Work order ▸
Answer these questions from the essay on boundaries and work life:
1. In the opening scenario, what two things does the inheritance let you spend your freed-up time on?
2. What is the title of the author's recent piece that drew thoughtful feedback?
3. According to the essay, what two things happen without balance?

Reading text section start

Good Fences: On Boundaries, Agency, and Wholeness in Work Life
Imagine this scenario: You receive an unexpected inheritance that enables you to quit the job that has eaten up so much of your time, get some well-deserved rest, and then spend the time you previously dedicated to the job (and commuting to the job and recovering from the job) on your kids and your art. (This scenario assumes you have kids and are an artist.) I have never met anyone who would sincerely say that this would be a “work-life balance” problem. But why not?
The gut level answer is because there is no longer a job overwhelming you therefore things don’t feel out of balance. Of course, that suggests that it’s not a matter of balance at all, since you would expect the scale to tip radically out of balance if you removed one side entirely! But, unless you are trying to be literal about it, never having to hold down a job for money doesn’t really feel out of balance, does it?
This gut level is very important, for it signifies the passion and pain that’s wrapped up in this issue. I’ll return to it shortly, but there is another level at which we need to look at this scenario. It turns out that how we define the word ‘work’ really matters.
Are making art and raising kids not work? Of course they are. There are people who would point at an artist and tell them to get a “real job” and there are plenty of people who are clueless about childrearing, but these activities are both work in any meaningful sense of the word. If since they are in fact work, as was the job you quit in this scenario, then aren’t you working just as much as you were before? And in that case, isn’t there just as much of a “work-life balance” problem as there was before?
Balance versus Boundaries:
I was pleased by the thoughtful feedback I received on my recent piece on Why Work-Life Balance is a Bad Idea. Most people understood quite clearly that I wasn’t critiquing the notion of “balance” altogether. Balance is a useful concept and generally a wonderful aspiration. The physical metaphor of the word is powerful enough that we can truly feel it in our bodies. Without balance, we don’t go where we want to go. Without balance, we fall down.

Reading text section end
Information provided section start

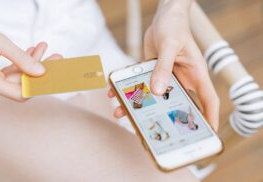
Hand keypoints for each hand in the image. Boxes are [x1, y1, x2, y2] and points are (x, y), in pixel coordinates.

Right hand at [0, 10, 61, 100]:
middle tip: (56, 57)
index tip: (55, 75)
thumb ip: (22, 59)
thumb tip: (42, 73)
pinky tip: (31, 52)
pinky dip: (20, 64)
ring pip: (15, 78)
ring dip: (30, 64)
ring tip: (43, 48)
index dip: (39, 86)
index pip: (20, 93)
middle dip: (38, 70)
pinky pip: (8, 74)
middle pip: (19, 85)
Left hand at [108, 0, 219, 130]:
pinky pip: (141, 84)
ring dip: (138, 105)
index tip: (207, 133)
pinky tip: (115, 93)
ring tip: (122, 113)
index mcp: (195, 74)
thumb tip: (158, 91)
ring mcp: (167, 77)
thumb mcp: (169, 45)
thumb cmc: (175, 26)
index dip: (209, 118)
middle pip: (176, 103)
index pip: (208, 100)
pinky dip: (129, 90)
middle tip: (150, 129)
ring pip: (155, 97)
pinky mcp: (153, 72)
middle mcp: (182, 79)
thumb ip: (163, 68)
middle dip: (164, 117)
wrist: (164, 16)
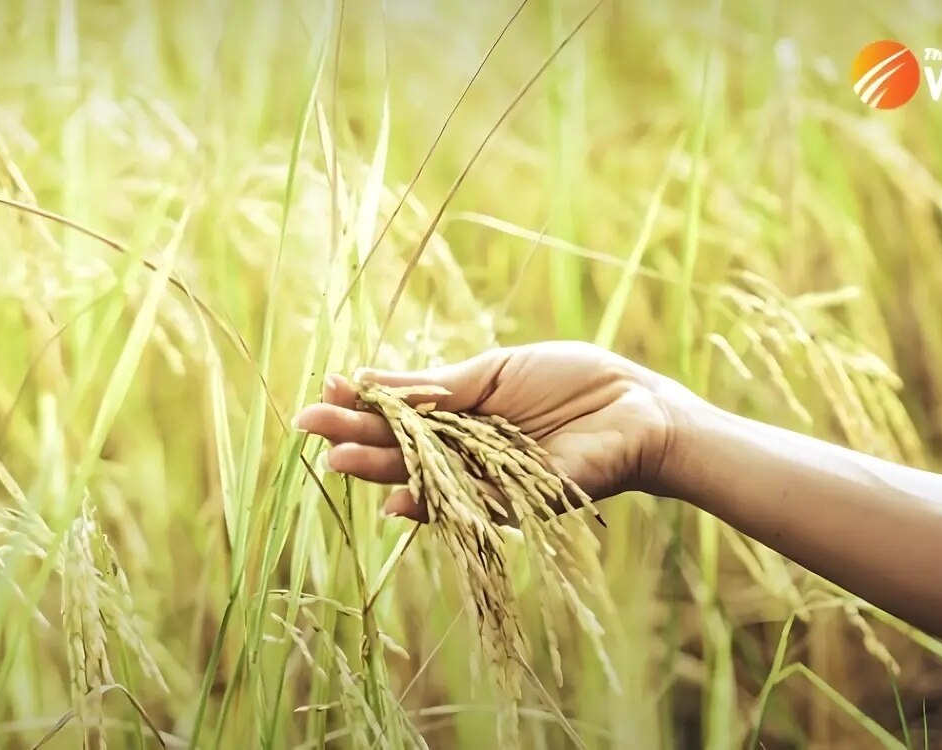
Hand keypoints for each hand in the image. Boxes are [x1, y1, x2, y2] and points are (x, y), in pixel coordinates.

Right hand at [295, 341, 692, 520]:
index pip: (398, 413)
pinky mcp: (514, 503)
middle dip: (355, 435)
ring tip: (338, 458)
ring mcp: (486, 479)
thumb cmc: (570, 380)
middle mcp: (464, 451)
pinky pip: (467, 505)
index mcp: (459, 415)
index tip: (323, 391)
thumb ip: (437, 386)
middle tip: (307, 426)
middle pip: (401, 447)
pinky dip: (432, 502)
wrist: (634, 406)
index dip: (362, 404)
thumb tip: (371, 381)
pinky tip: (395, 495)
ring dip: (381, 469)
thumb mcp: (492, 373)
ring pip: (424, 477)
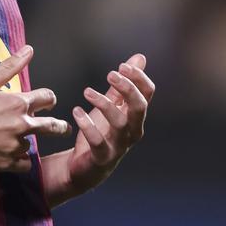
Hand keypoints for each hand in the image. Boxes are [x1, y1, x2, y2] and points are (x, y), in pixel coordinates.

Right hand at [0, 45, 69, 172]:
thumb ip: (10, 66)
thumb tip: (29, 50)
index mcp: (18, 104)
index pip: (47, 98)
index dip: (49, 99)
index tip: (48, 102)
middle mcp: (21, 125)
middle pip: (53, 126)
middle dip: (59, 127)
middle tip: (62, 128)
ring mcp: (15, 146)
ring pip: (31, 144)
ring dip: (25, 141)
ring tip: (9, 139)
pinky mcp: (8, 164)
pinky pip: (25, 164)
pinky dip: (20, 160)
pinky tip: (10, 154)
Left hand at [65, 53, 154, 193]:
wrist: (84, 166)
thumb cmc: (101, 132)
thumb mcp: (112, 105)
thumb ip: (123, 84)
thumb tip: (140, 58)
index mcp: (136, 116)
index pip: (148, 94)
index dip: (138, 78)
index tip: (122, 66)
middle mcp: (133, 131)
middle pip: (139, 107)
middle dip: (127, 88)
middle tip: (110, 74)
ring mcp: (119, 146)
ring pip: (120, 123)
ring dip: (104, 103)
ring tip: (87, 91)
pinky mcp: (102, 157)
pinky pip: (98, 141)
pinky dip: (88, 125)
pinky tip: (77, 112)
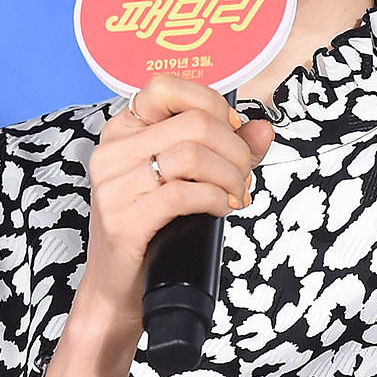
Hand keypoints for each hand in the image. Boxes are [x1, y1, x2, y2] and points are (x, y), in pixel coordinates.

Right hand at [73, 75, 273, 337]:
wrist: (118, 291)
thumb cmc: (154, 229)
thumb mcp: (186, 180)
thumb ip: (226, 150)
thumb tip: (264, 129)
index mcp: (123, 130)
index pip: (167, 86)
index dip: (211, 104)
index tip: (231, 132)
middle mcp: (112, 150)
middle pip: (194, 123)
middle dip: (235, 150)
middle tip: (244, 176)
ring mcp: (113, 185)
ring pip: (193, 155)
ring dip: (230, 176)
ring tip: (236, 195)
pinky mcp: (123, 219)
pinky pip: (184, 193)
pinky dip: (215, 199)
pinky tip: (220, 209)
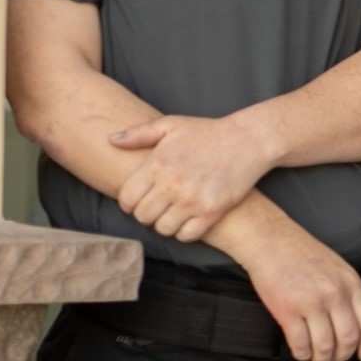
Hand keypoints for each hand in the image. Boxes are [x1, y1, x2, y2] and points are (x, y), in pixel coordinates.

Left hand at [112, 112, 279, 242]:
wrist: (250, 140)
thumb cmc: (208, 132)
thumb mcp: (172, 125)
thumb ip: (139, 134)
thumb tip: (111, 140)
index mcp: (157, 164)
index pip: (127, 199)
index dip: (130, 202)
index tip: (141, 199)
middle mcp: (172, 184)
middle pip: (143, 217)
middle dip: (147, 213)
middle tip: (159, 206)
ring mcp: (192, 199)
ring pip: (163, 228)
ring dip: (166, 223)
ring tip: (174, 212)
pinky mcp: (212, 211)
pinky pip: (187, 235)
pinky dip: (185, 231)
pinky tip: (190, 219)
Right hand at [234, 213, 360, 360]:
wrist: (272, 242)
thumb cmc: (304, 255)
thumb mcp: (339, 269)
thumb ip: (349, 293)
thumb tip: (357, 323)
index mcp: (351, 284)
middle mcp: (335, 295)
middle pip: (348, 338)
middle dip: (343, 355)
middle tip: (335, 358)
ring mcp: (311, 303)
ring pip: (325, 346)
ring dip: (322, 358)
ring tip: (316, 357)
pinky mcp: (287, 311)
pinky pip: (300, 344)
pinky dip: (301, 354)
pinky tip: (300, 352)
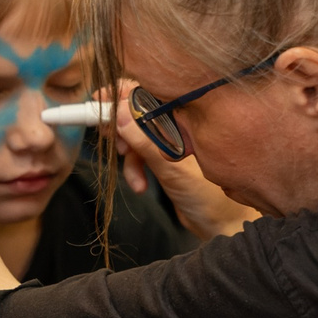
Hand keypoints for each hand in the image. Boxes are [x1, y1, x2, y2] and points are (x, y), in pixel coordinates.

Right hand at [105, 82, 253, 235]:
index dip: (120, 94)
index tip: (99, 101)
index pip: (148, 92)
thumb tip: (119, 112)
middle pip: (137, 113)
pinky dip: (134, 169)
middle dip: (121, 129)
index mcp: (184, 116)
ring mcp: (169, 141)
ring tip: (133, 175)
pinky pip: (139, 155)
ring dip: (128, 157)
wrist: (219, 224)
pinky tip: (140, 185)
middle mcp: (176, 124)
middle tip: (113, 142)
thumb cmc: (208, 196)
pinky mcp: (163, 158)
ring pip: (134, 137)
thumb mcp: (171, 167)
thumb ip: (145, 140)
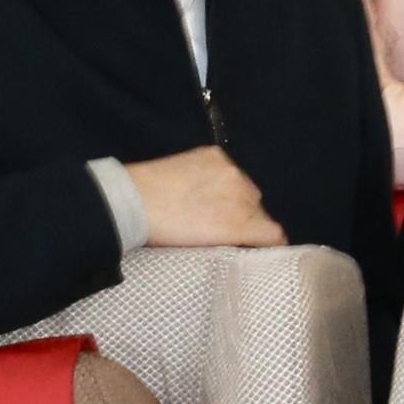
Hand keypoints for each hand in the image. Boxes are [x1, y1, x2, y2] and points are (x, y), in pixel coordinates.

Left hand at [123, 146, 282, 248]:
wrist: (128, 201)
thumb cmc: (160, 232)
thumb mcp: (202, 248)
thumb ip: (233, 243)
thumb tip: (247, 241)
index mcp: (241, 225)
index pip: (274, 234)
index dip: (267, 241)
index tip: (256, 245)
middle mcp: (244, 195)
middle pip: (260, 209)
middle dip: (248, 217)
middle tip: (223, 225)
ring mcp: (230, 172)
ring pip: (247, 188)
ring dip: (236, 197)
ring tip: (211, 203)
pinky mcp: (215, 155)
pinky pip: (231, 169)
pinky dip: (222, 178)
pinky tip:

Information provided section end

Solution to this task ▸
1. Your kids and your art.
2. Why Work-Life Balance is a Bad Idea.
3. We don't go where we want to go, and we fall down.